Los sospechosos pasaron al día siguiente a disposición del Juzgado de Instrucción Nº 2 de Cartagena, en funciones de guardia, que los mandó a prisión provisional por tentativa de homicidio. A una mujer que fue capturada (también por su supuesta implicación en los hechos) la dejaron en libertad.
El asunto ya tiene sentencia y es firme. Los dos sujetos (uno, nacido en Alicante en 1993; el otro, cartagenero de 49 años) reconocieron su participación en el suceso, pactaron sus penas con la Fiscalía y evitaron entrar en la cárcel.
Antes del arranque del juicio, el Ministerio Público modificó sus conclusiones provisionales y cambió la frase ‘con ánimo de acabar con la vida’ por la de ‘con ánimo de menoscabar la integridad física’ de la víctima.

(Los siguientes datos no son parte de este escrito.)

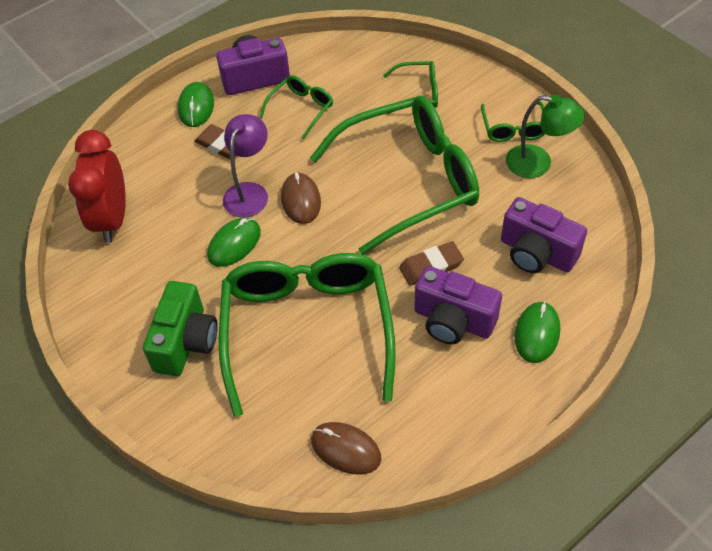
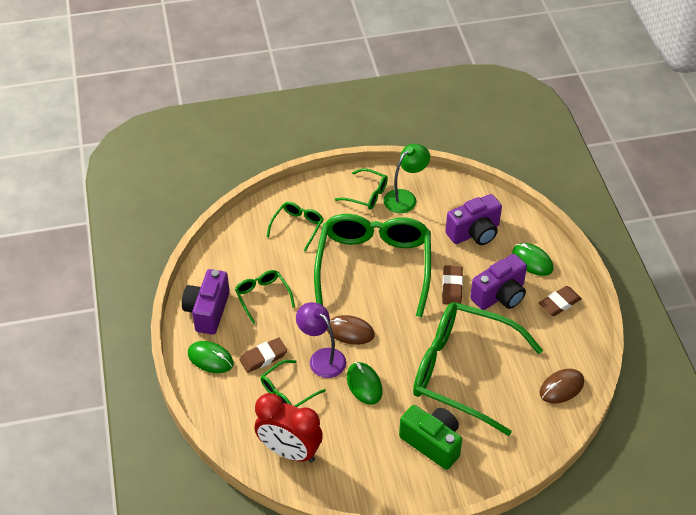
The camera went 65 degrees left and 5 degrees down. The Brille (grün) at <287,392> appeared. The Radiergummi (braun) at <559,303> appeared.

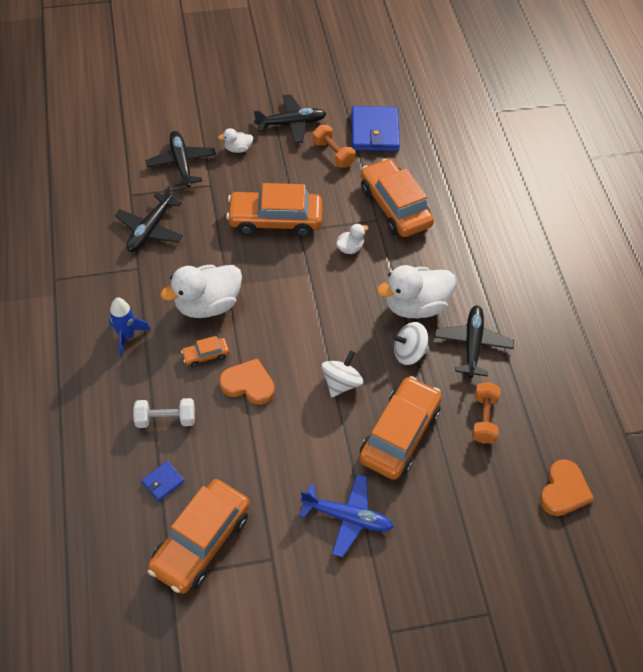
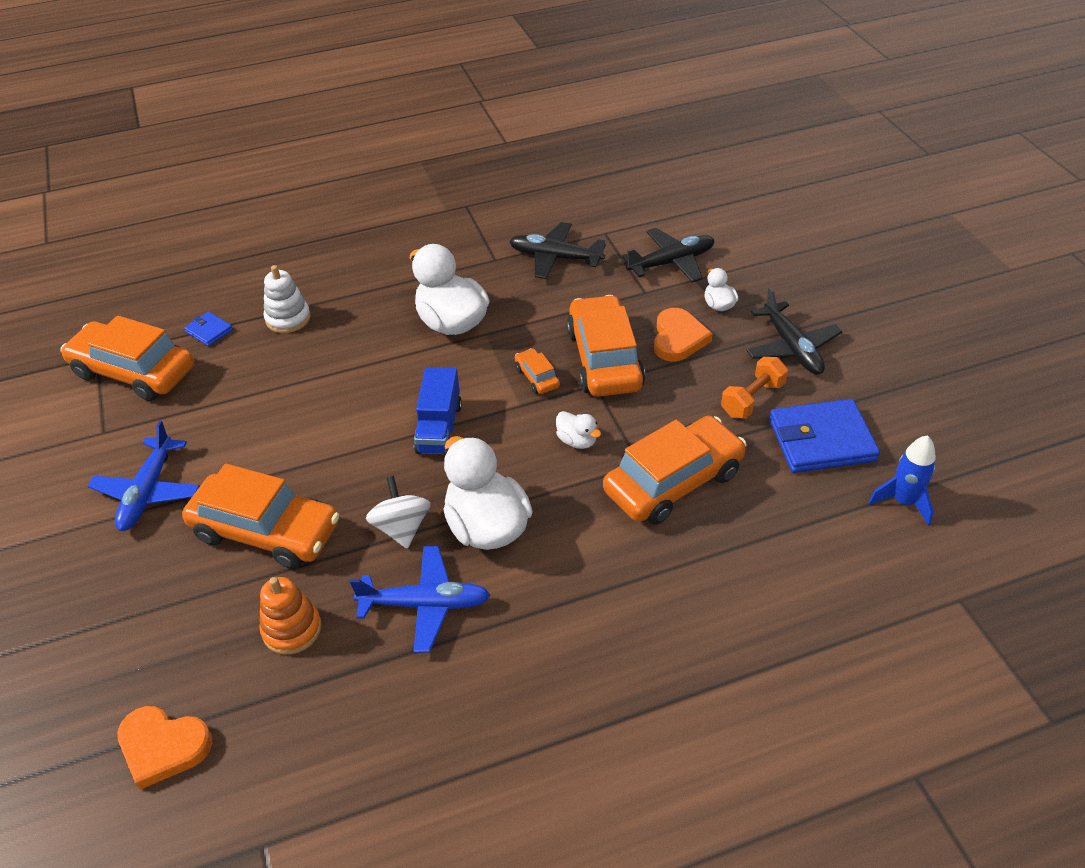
The camera went 85 degrees right and 10 degrees down. The Kreisel (weiß) at <341,383> disappeared. The Lastwagen (blau) at <439,428> appeared. The Rakete (blau) moved from <127,336> to <903,502>. The Auto (orange) moved from <205,355> to <537,377>. The Herz (orange) moved from <248,384> to <678,338>. The Hantel (weiß) at <166,419> was replaced by the Stapelspielzeug (weiß) at <288,318>. The Hantel (orange) at <483,419> was replaced by the Stapelspielzeug (orange) at <292,629>. The Flugzeug (schwarz) at <472,344> became the Flugzeug (blau) at <425,604>.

Asimismo, estableció que los hechos eran constitutivos de un delito de lesiones con instrumento peligroso y no de un homicidio en grado de tentativa.
Rencillas familiares previas
Tal y como se lee en el relato de hechos probados de la sentencia, el episodio se produjo sobre las nueve y cuarto de la mañana, «cuando los acusados, puestos de común acuerdo y con ánimo de menoscabar la integridad física del perjudicado, con el que previamente habían tenido una disputa entre familias, se dirigieron a los alrededores del establecimiento Leroy Merlín, sito en el centro comercial Parque Mediterráneo de Cartagena, donde se encontraba descargando palets».
Una vez allí, «se bajaron de un vehículo marca Renault, portando uno de los acusados dos bastones y el otro una pistola tipo revólver, cuyas características no han podido ser determinadas; pero, en cualquier caso, en perfecto estado de funcionamiento», prosigue.
Procedieron, entonces, continúa la Sección Quinta de la Audiencia Provincial (con sede en Cartagena), a golpear primero con el bastón al afectado, para, acto seguido, pegar cuatro tiros que «alcanzaron a la víctima en la cadera y en el muslo izquierdo». Todo ello al grito de «tírale y mátalo».
La víctima intentó huir «intentado buscar ayuda, siendo perseguido por los acusados, momento en el que uno de ellos efectuó otros dos disparos sin llegar al alcanzarle», destaca la sentencia.
Los sospechosos (los dos con antecedentes penales no computables a efectos de reincidencia) son condenados como autores responsables de un delito de lesiones con instrumento peligroso a dos años de cárcel cada uno.
Se les concede el beneficio de no entrar en prisión con la condición de que no vuelvan a delinquir en tres años. Tienen prohibido aproximarse a menos de 300 metros del perjudicado y comunicarse con él por medio alguno durante cuatro años.